About 60 Alaska Airlines pilots angry about pay cuts picketed outside a downtown Anchorage hotel Tuesday while the airline's top brass met inside with shareholders to discuss signs the once-staggered airline might be undergoing a financial turnaround.
The pilots are demoralized, and if the airline executives think the company is financially stronger, the pilots should be seeing it in their paychecks, officials of their union said this week.
At the company's annual shareholder meeting Tuesday in the Hotel Captain Cook, the chairman of their union admonished Alaska Air executives.
"Beneath our profits is a management team that has not demonstrated a willingness to share the success we helped generate," said Tom Crank, the union chairman, speaking into a microphone in front of the crowd of at least 100 people.
Alaska Air Group chief executive Bill Ayer answered Crank. He said management and the pilots want the same basic things, but the company is facing some competitive challenges.
Some major U.S. airlines have recently used bankruptcy court to slash pilot and other employee wages, end pension plans and impose other cuts.
Ayer told shareholders Tuesday that Alaska Air now faces more aggressive competition from the airlines emerging from bankruptcy.
The company's shareholders convened in town to celebrate the 75th anniversary of the company, which originated in Anchorage as a Bush flight service to Bristol Bay. The last time the shareholders met in Alaska was 2002 in Fairbanks.
Alaska Airlines' pilots have been unhappy with their pay for at least two years, but tension has escalated because they are back in contract negotiations this year. Their salaries were slashed by 22 percent to 34 percent in 2002, with the lowest-paid pilots receiving the biggest cuts.
Pilots are paid $32,000 to $157,000 today, compared with $47,000 to $200,000 before the cuts, the union said.
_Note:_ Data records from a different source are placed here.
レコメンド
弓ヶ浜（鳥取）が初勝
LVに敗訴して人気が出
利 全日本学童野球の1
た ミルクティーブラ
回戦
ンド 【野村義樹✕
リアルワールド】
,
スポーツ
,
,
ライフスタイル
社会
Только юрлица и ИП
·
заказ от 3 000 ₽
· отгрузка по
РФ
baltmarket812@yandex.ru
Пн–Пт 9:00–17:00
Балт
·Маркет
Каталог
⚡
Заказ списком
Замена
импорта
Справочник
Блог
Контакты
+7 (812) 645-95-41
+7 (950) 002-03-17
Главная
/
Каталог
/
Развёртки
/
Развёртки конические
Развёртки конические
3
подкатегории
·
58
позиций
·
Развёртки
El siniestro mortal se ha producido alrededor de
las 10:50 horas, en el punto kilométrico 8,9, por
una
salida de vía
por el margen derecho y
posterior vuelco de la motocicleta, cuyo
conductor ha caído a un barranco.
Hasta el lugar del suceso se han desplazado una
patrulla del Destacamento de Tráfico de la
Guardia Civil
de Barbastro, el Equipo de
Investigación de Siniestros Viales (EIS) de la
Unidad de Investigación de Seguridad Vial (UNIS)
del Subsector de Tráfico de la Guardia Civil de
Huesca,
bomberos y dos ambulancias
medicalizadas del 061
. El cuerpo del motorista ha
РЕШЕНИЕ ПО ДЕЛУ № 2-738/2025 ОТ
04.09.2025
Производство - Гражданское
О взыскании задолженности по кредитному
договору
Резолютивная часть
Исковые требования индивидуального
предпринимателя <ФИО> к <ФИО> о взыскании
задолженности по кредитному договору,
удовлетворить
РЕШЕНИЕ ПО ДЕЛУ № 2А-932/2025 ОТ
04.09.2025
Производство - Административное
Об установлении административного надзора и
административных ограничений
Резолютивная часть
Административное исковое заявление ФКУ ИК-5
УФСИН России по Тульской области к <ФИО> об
Alaska Air Group, which includes Horizon Air, posted a $52.6 million loss last year. That's not the number Alaska Air executives stressed Tuesday, however. They said that except for one-time losses of about $190 million, the company's "adjusted profit" was $138 million -- its highest level in years. The one-time losses were mostly due to writing down the value of MD-80 jets after the company decided to stop using them earlier than previously planned.
Through the early part of this decade, the company consistently lost money, its financial reports show.
Alaska Airlines hasn't attempted to declare bankruptcy, though it has taken many other steps to reduce costs, such as purchasing more fuel-efficient airplanes and outsourcing hundreds of baggage-handling jobs at the Seattle airport.
The Airline Pilots Association's contract with the airline became available to renegotiate May 1. Talks started in January, but the union and the airline haven't yet dealt with the major issues -- salary, retirement and work schedules -- union and company officials said this week.
'STICKS IN MY CRAW'
Pilots said they are unhappy with the Seattle-based airline's stance that it is willing to reconsider their pay -- which an arbitrator slashed by an average 26 percent two years ago -- but not at an increased cost to the company.
"This one sticks in my craw ... this is a profitable company," said John Prater, president of the Air Line Pilots Association, in an interview this week.
He said the pilot's union wants to resolve the contract without resorting to a labor strike.
Airline managers are meeting with the union's negotiating team about three times per week, union officials said.
"I'm optimistic we can get a deal that works for everybody," Ayer told shareholders Tuesday.